Debido a las desventajas comerciales producto del prejuicio que suponía la práctica de la religión vudú, los padres de la patria haitiana y tres primeros líderes, Toussaint Louverture, Jean-Jacques Dessalines y Henri Christophe reunieron todos sus esfuerzos para erradicar esta práctica y adoptar la religión del hombre blanco, para facilitar las relaciones internacionales. No obstante, los haitianos consiguieron disfrazar su fe, sus deidades y ritos, mezclándolos con el catolicismo romano, dando lugar a un sincretismo religioso compuesto de credos africanos con diversas ideas cristianas, así originaron el actual vudú haitiano.

Pese a los intentos de los europeos y los primeros líderes haitianos por erradicar el vudú, este consiguió mantenerse y prosperar hasta convertirse en parte importante de la identidad haitiana, que unía sus raíces africanas con la religión que su nuevo país había adoptado. Para el haitiano común no existen conflictos entre el vudú y el catolicismo.
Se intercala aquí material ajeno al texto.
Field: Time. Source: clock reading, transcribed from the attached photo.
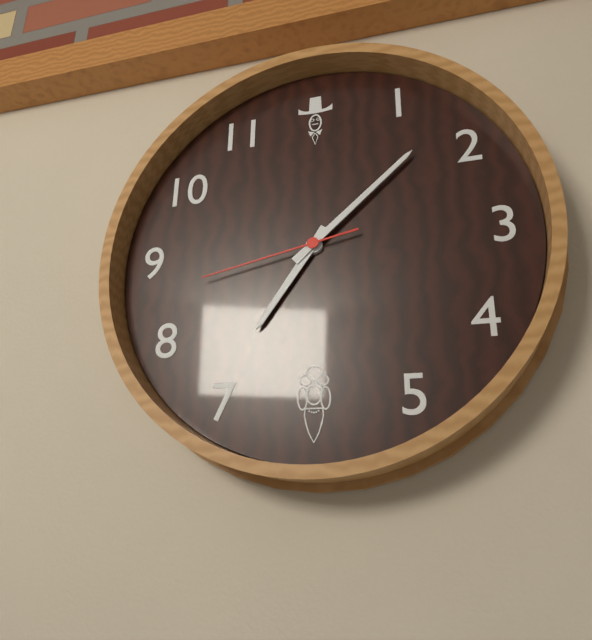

Los haitianos se mostraban abiertos ante la idea de adoptar o introducir conceptos católicos a su religión; en esta creencia había lugar para todos.

Los haitianos incluso elevaron al dios cristiano, Jehová, al más alto nivel dentro de su religión, siendo este el gran señor, “Le Bon Dien” o “Papá Bondye”, el único dios y los Loas o espíritus, sus ayudantes, cuyos equivalentes en la religión cristiana son los ángeles y santos, quienes pueden interceder o servir de intermediarios entre Dios y los seres humanos.

El haitiano común no se involucra en polémicas teológicas, de modo que no tiene ningún problema con identificarse como católico y al mismo tiempo seguir sus prácticas vuduistas, pues reconocen que el vudú tiene fuertes influencias católicas. Marie Laveau era conocida como la reina vudú en New Orleans, sin embargo, al mismo tiempo, ella y su esposo Jacques Paris eran devotos católicos. Concluiré esta parte citando un fragmento de un credo vuduísta.

“Creo en muchos dioses y espíritus, guardianes de la tierra y el cielo y todas las cosas visibles e invisibles; creo en todos estos vudús (loas) que son poderosos, aunque menos majestuosos que Le Bondye de los cristianos; algunos de estos dioses y espíritus vinieron conmigo de la madre áfrica, mi antiguo hogar, pero a otros los conocí aquí, en mi patria haitiana”.